- **Document passage**
[Start of section]
Jay Jackson
Our project was designed to examine
the students of Hanover College, and determine how one’s gender, class, and
romantic life could affect their sleeping patterns. With this information, we could then determine how much sleep
affected what a student’s GPA was. With
this objective in mind, we set out to determine marginal, joint, and
conditional probabilities for all of our variables, and determine the statistical
significance of a linear regression model for average sleep per night and
GPA. Our sample was acquired from the
Winter 2001 Student Database, and included all 213 students that adequately
filled out surveys. These students were
the ones who returned surveys that had gender, class, dating status, and
average sleep per night filled out.
This information was used to determine who got the most sleep, and what
sleep did for GPA. We found
conditional, joint, and marginal probabilities for each of our independent
variables (gender, class, and dating status) and sleep and explored for
statistically significant differences in each.
We discovered a statistically significant difference in average hours of
sleep in freshman and seniors (seniors get more!). For our sample, there was no difference in average sleep for those
who were dating versus those who were not dating. There was also no difference in sleep between males and females. We learned that, in general, more sleep
leads to higher GPA, but sleep is only a very small determinant of the grades
of Hanover students.
Corrections to Data ~
The Winter 2001 Student Database was used for all data. All of the observations were not useful however, and we found that only 213 surveys contained information that was usable in our statistical tests. It is important to note that a response of “1” in the gender column meant that a student was female. Class was represented by a 1,2,3, or 4 - designating freshmen, sophomores, juniors, and seniors, respectively. And a response of “1” in the dating column meant that a student was currently dating someone. It was also necessary to alter some of the surveys’ responses. For example, one survey listed that the student got 35 hours a sleep in an average weeknight. We assumed that this student meant that he or she got 35 hours a sleep in an entire week (that is, a 5-day school week) and changed his response to “7 hours a night” for the school week and his response for average hours of sleep during a weekend night from 15 to 7.5. We did the same thing for students who listed average sleep during the week as 20 (4 a night) and 15 (3 a night); and sleep during the weekends as 12 (6 a night) and 13 (6.5 a night). Also, we did not compare sleep to the other variables exactly as it was answered on the survey. We took the average hours of sleep on a weeknight and multiplied it by five. We then took average hours of sleep on a weekend at multiplied it by two. The sum of these two figures was divided by seven, so that we could have a single column of “average sleep per night (for the entire seven-day week)” for each student. It was much easier to make the needed calculations now that we had this new single column for sleep per night.
[End of section]
- **Data below**
[Start of section]
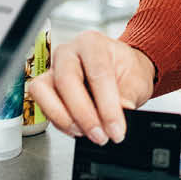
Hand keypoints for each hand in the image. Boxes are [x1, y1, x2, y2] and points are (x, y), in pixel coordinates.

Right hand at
[End of section]
- **Apply what you read**
A - Answer these questions from the sleep study report:
(i) How many students' surveys held usable information?
(ii) Between which two classes was there a statistically significant difference in average hours of sleep?
(iii) What did a response of "1" in the gender column indicate?
B - Reproduce verbatim everything in the sleep study report from "Jay Jackson" down to "night filled out.".
The listing comes from a source unrelated to the sleep study report.

- **List of solutions**
A -
(i) 213
(ii) Freshmen and seniors, with seniors getting more sleep
(iii) The student was female

B -
Jay Jackson
Our project was designed to examine
the students of Hanover College, and determine how one’s gender, class, and
romantic life could affect their sleeping patterns. With this information, we could then determine how much sleep
affected what a student’s GPA was. With
this objective in mind, we set out to determine marginal, joint, and
conditional probabilities for all of our variables, and determine the statistical
significance of a linear regression model for average sleep per night and
GPA. Our sample was acquired from the
Winter 2001 Student Database, and included all 213 students that adequately
filled out surveys. These students were
the ones who returned surveys that had gender, class, dating status, and
average sleep per night filled out.